Begin Extracted records
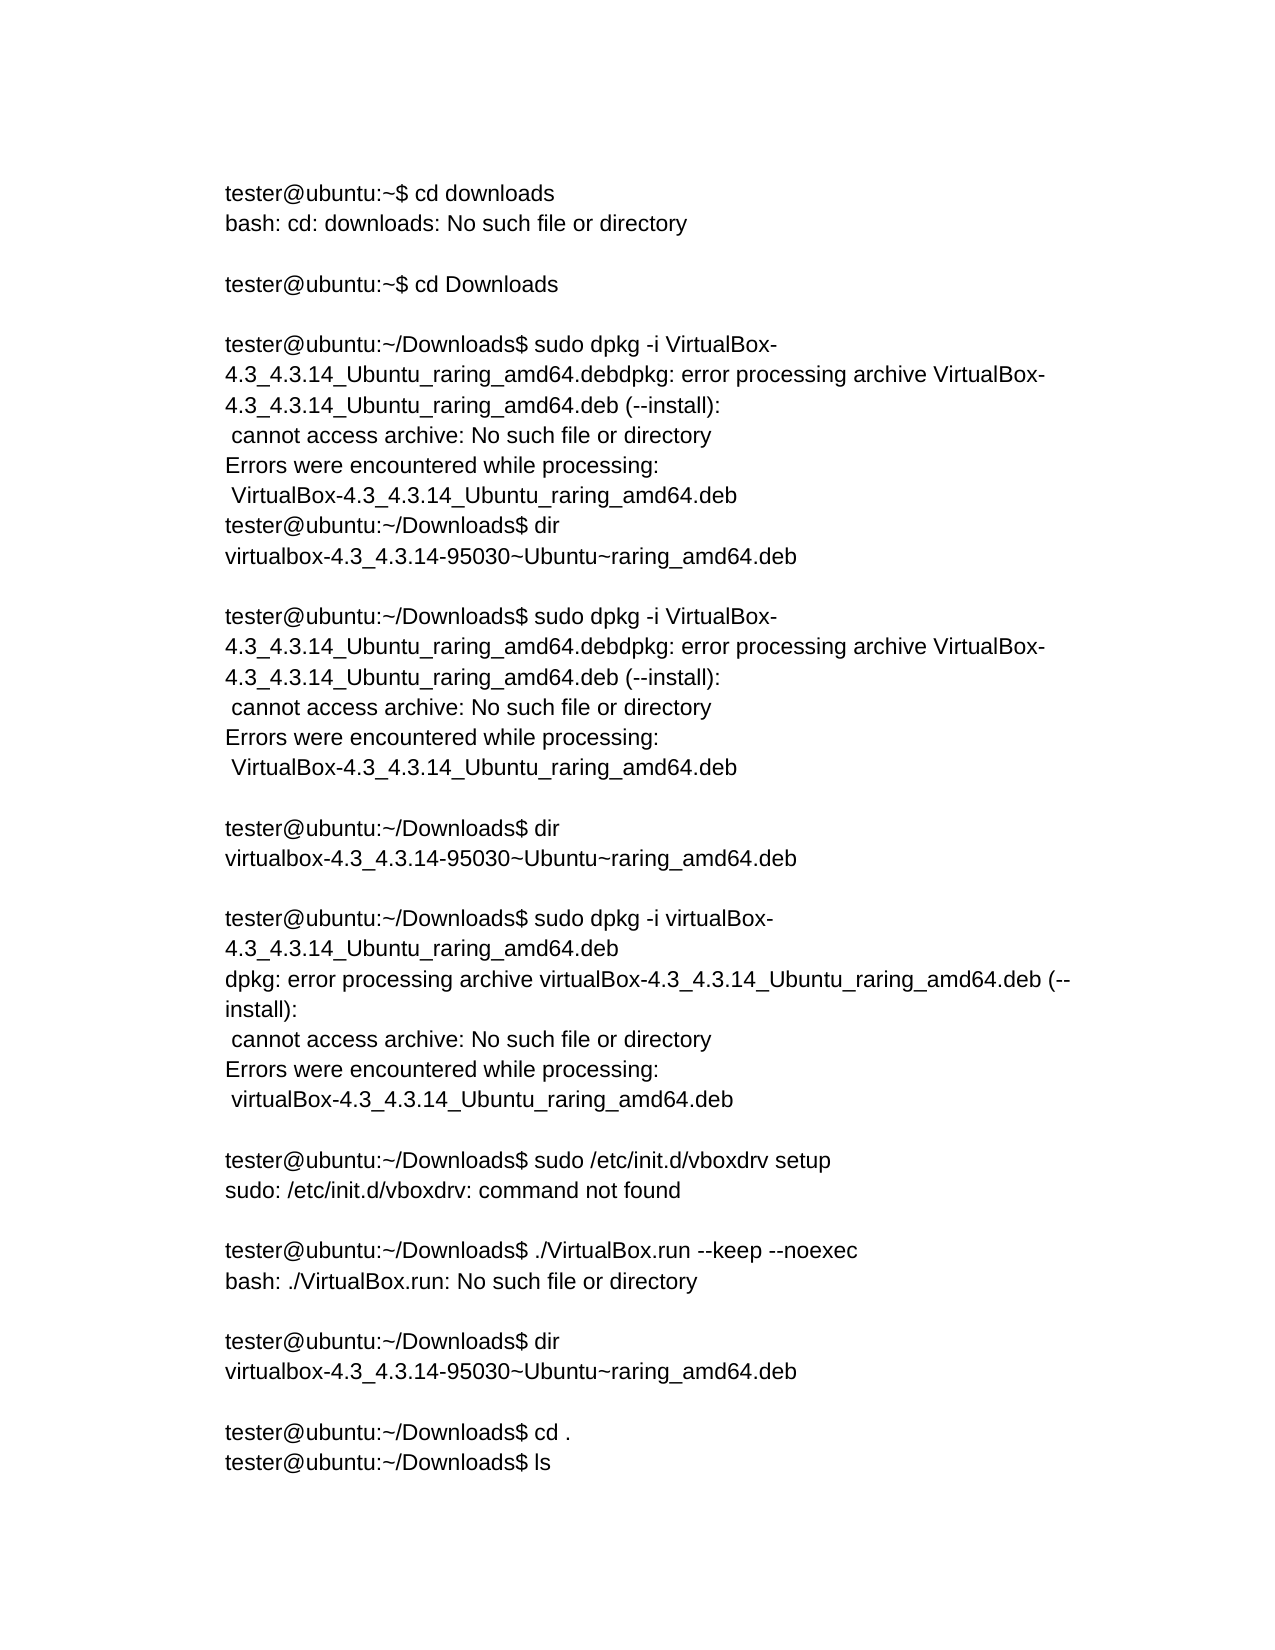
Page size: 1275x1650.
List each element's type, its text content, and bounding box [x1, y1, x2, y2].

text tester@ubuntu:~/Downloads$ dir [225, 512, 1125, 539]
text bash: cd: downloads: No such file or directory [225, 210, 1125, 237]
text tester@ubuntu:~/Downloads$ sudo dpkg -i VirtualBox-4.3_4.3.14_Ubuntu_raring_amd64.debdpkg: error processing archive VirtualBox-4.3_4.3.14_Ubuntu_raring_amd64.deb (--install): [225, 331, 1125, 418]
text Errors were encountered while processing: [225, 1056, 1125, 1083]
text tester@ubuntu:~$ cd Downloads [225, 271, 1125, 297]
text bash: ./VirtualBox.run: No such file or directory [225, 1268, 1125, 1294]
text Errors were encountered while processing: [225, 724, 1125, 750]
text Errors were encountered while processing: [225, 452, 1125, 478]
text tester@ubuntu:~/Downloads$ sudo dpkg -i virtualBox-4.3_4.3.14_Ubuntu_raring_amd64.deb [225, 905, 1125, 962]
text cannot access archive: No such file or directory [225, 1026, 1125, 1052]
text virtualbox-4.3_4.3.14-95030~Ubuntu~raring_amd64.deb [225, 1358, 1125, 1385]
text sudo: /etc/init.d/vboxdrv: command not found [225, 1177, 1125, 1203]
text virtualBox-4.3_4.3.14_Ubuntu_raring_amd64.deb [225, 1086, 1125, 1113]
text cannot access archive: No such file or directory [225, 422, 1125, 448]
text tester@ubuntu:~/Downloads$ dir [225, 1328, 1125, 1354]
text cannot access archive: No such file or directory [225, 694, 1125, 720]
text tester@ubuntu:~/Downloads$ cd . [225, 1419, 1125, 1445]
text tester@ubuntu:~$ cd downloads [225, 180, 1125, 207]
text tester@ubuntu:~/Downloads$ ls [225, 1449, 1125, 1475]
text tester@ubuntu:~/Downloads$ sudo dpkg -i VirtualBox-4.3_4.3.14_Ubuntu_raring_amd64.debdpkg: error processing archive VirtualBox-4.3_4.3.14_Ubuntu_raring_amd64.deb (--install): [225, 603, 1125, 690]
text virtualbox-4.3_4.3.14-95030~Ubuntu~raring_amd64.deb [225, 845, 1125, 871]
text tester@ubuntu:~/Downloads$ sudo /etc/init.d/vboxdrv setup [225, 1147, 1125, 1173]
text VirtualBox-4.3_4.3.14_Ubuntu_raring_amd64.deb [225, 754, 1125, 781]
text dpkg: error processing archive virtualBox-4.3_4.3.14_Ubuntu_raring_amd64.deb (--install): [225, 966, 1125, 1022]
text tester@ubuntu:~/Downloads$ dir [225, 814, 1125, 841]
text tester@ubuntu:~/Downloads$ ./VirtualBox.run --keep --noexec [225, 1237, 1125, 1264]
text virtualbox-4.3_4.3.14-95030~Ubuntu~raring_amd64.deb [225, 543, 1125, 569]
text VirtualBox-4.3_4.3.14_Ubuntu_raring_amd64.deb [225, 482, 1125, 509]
End Extracted records
_Task to complete_. Print, word for word, the part of the items that runs from their start through the line containing "List each element's", including that line. Leave the pictures out.

_Finished answer_.
Page size: 1275x1650.
List each element's type, its text content, and bounding box [x1, y1, x2, y2].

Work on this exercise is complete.